[DATA SUPPLIED — start]

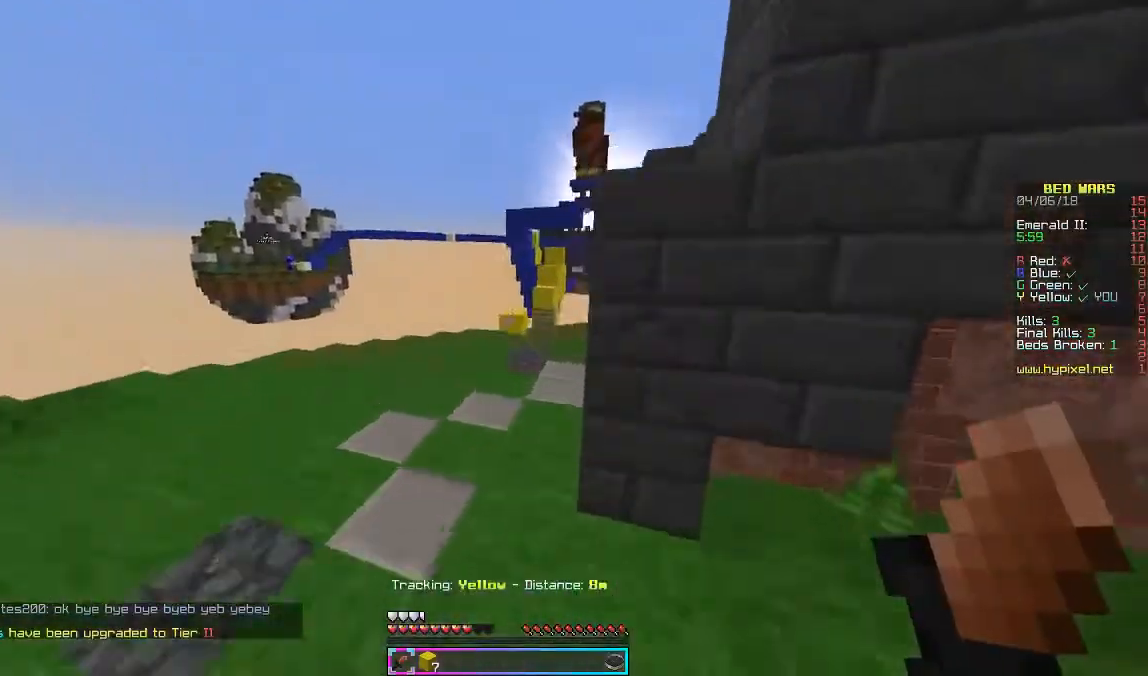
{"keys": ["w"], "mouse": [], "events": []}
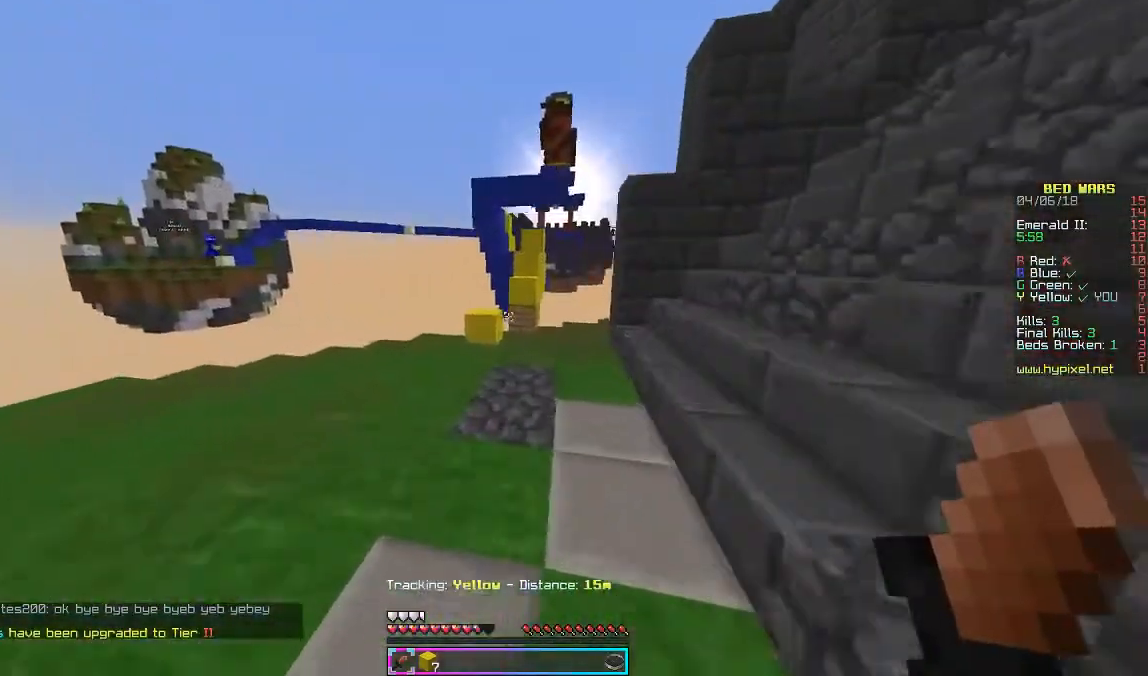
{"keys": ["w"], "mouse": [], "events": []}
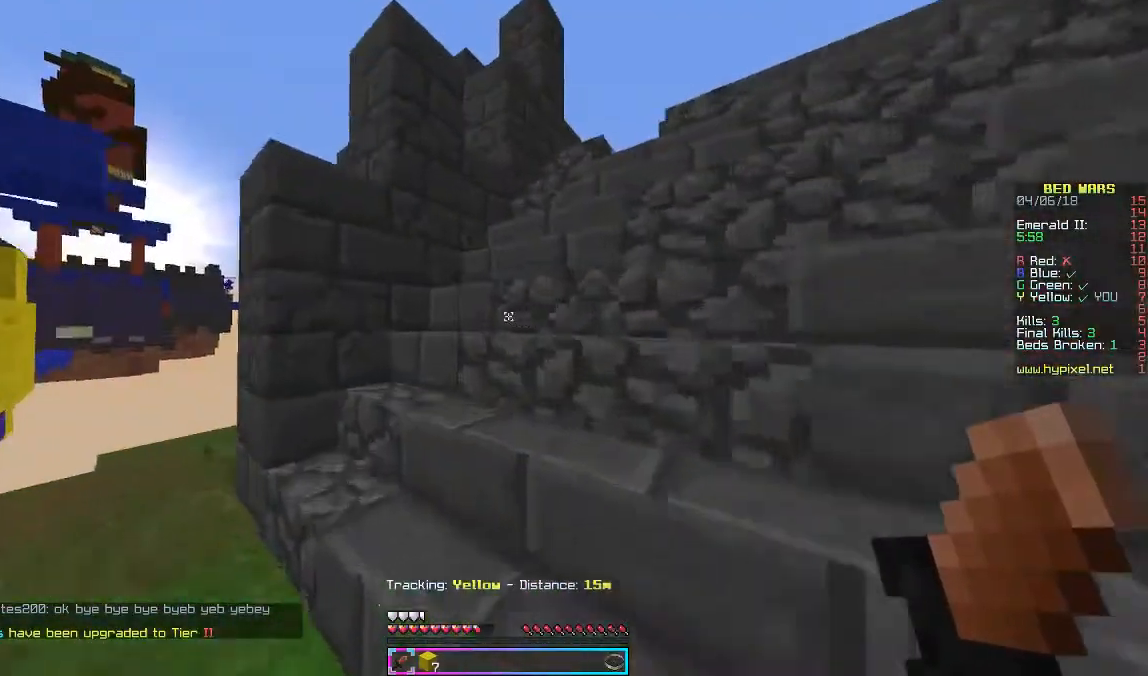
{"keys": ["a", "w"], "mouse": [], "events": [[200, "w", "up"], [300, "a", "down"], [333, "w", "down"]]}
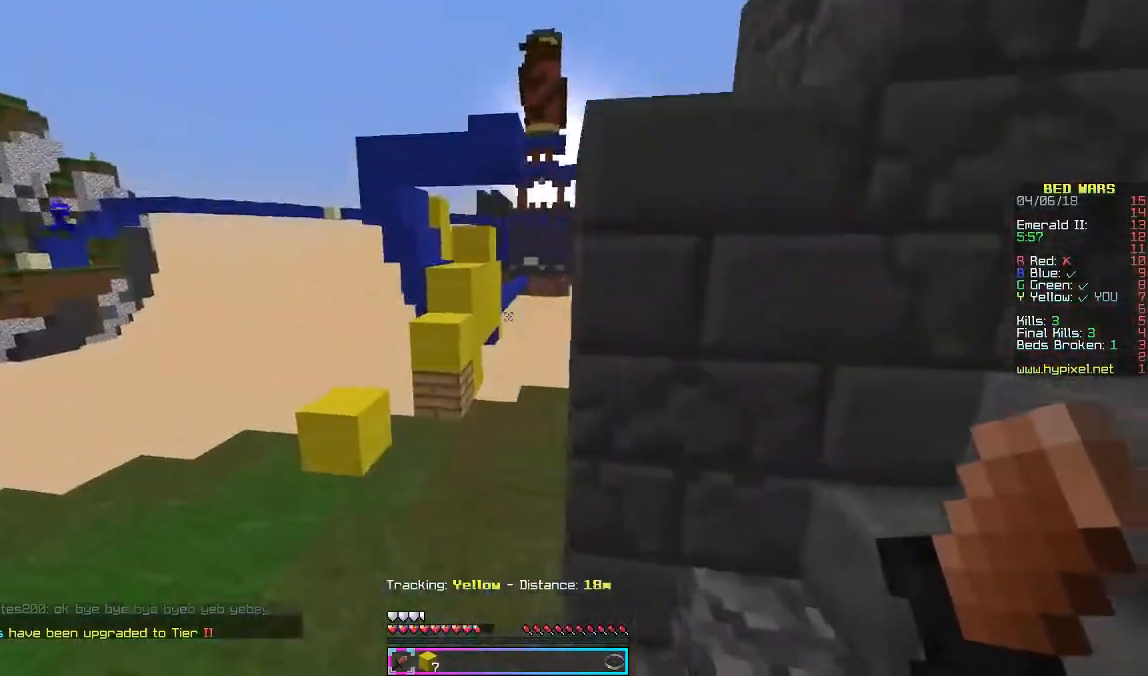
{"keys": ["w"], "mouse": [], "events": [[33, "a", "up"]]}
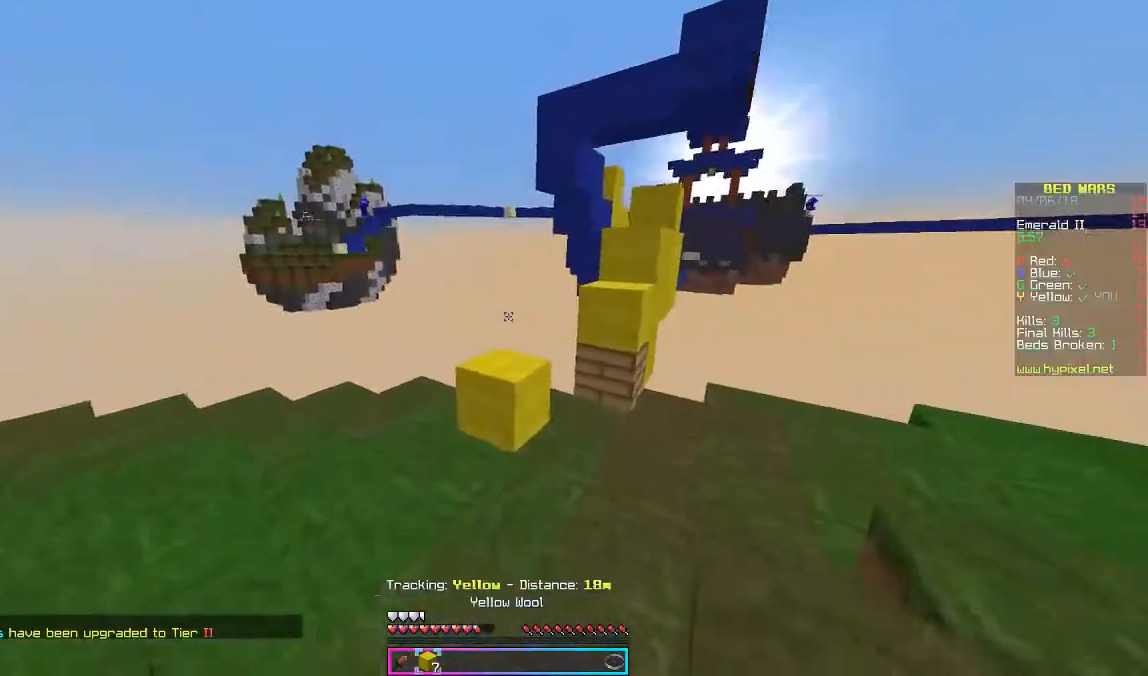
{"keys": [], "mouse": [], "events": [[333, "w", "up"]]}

[DATA SUPPLIED — finish]

→ ABOUT THIS EXERCISE
Each entry above must come back exactly as written. Drop the images.

→ SOLUTION FOR THIS EXERCISE
{"keys": ["w"], "mouse": [], "events": []}
{"keys": ["w"], "mouse": [], "events": []}
{"keys": ["a", "w"], "mouse": [], "events": [[200, "w", "up"], [300, "a", "down"], [333, "w", "down"]]}
{"keys": ["w"], "mouse": [], "events": [[33, "a", "up"]]}
{"keys": [], "mouse": [], "events": [[333, "w", "up"]]}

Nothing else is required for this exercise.